Xiao Zhao exploded. "Too far?! Who the hell started this?! Weren't you the smug bastard looking down on Chinese police? Weren't you the one acting all high and mighty? What's wrong? Scared now? Regretting it? Too fucking late!"

The other detectives roared in approval, their pent-up frustration finally released.

Meng Han wanted to refuse, but he knew he was outnumbered—this wasn't his turf. Gritting his teeth, he spat, "This isn't over!"

But despite the empty threat, he still dropped to his knees and let out three half-hearted barks—not quite convincing, but enough to send the room into laughter.

The moment he finished, Meng Han scrambled to his feet and stormed out. He couldn't bear to stay another second. Tomorrow, he'd be on the first flight back to the U.S.

Du Jin was hauled to the police station that same day. Under interrogation, the truth spilled out swiftly.

His necrophilic urges had begun at sixteen. To indulge them, he'd deliberately trained as a mortuary cosmetologist—a profession that granted him unfettered access to corpses.

To his credit, the man possessed genuine talent. Self-taught, he'd quickly gained renown in the industry. But his skill served a darker purpose: transforming corpses into objects of macabre beauty satiated his twisted desires.

As his expertise grew, so did his "standards." Ordinary female cadavers no longer sufficed; he craved the bodies of young, beautiful women.

Yet such specimens rarely entered Baode Funeral Parlor.

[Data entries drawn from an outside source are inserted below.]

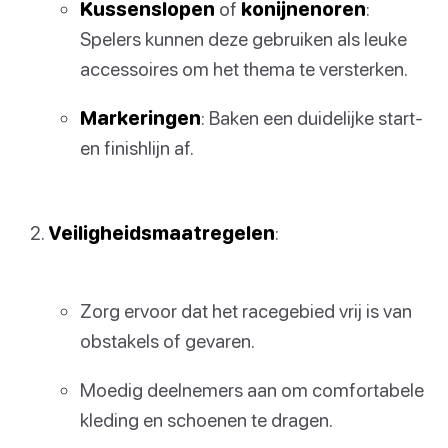
Kussenslopen
of
konijnenoren
:
Spelers kunnen deze gebruiken als leuke
accessoires om het thema te versterken.
Markeringen
: Baken een duidelijke start-
en finishlijn af.
Veiligheidsmaatregelen
:
Zorg ervoor dat het racegebied vrij is van
obstakels of gevaren.
Moedig deelnemers aan om comfortabele
kleding en schoenen te dragen.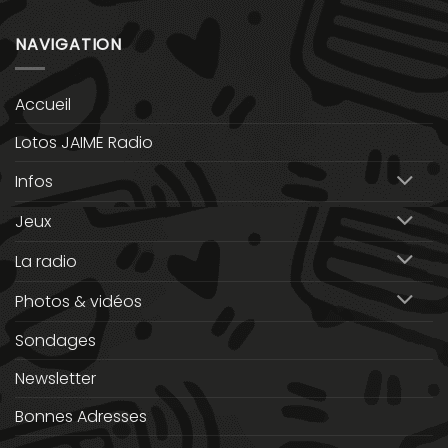
NAVIGATION
Accueil
Lotos JAIME Radio
Infos
Jeux
La radio
Photos & vidéos
Sondages
Newsletter
Bonnes Adresses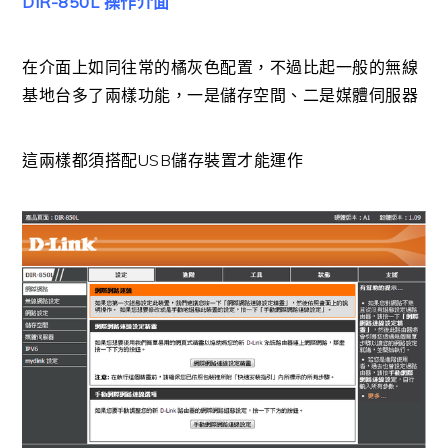
DIR-850L 操作介面
在介面上如同往常的橘灰色配置，不過比起一般的無線
基地台多了兩樣功能，一是儲存空間、二是媒體伺服器
這兩樣都須搭配USB儲存裝置才能運作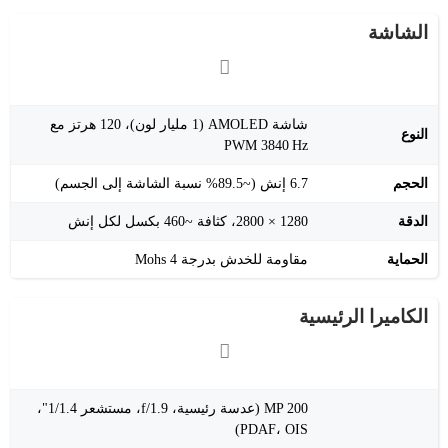
الشاشة
شاشة AMOLED (1 مليار لون)، 120 هرتز مع
النوع
PWM 3840 Hz
الحجم
6.7 إنش (~89.5% نسبة الشاشة إلى الجسم)
الدقة
1280 × 2800، كثافة ~460 بكسل لكل إنش
الحماية
مقاومة للخدش بدرجة Mohs 4
الكاميرا الرئيسية
200 MP (عدسة رئيسية، f/1.9، مستشعر 1/1.4"،
PDAF، OIS)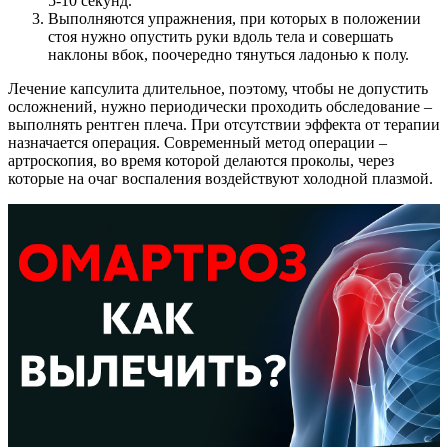
5-10 секунд.
Выполняются упражнения, при которых в положении
стоя нужно опустить руки вдоль тела и совершать
наклоны вбок, поочередно тянуться ладонью к полу.
Лечение капсулита длительное, поэтому, чтобы не допустить
осложнений, нужно периодически проходить обследование –
выполнять рентген плеча. При отсутствии эффекта от терапии
назначается операция. Современный метод операции –
артроскопия, во время которой делаются проколы, через
которые на очаг воспаления воздействуют холодной плазмой.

Most arrivals were elderly or male.

So he'd taken matters into his own hands.

All four victims had lived or worked in Lantian District—ensuring their corpses would inevitably pass through his domain.

He'd gotten away with it three times. The fourth proved his undoing.

Forensics sealed his fate: semen recovered from the hidden chamber's female victim matched Du Jin's DNA. The ironclad evidence earned him a swift death sentence.

By dawn, the Capital Daily was already churning out lurid coverage, its sensationalized accounts novel-worthy. Huo Xuan's name featured prominently, catapulting him into unwitting fame.

Unaware of the media storm, Huo Xuan was currently en route to Master Su Pingnan's residence, three raw jade pieces rattling in his trunk. The reclusive carving virtuoso would transform them into fitting tributes for Lin Yue's grandfather's 77th birthday—if persuasion prevailed.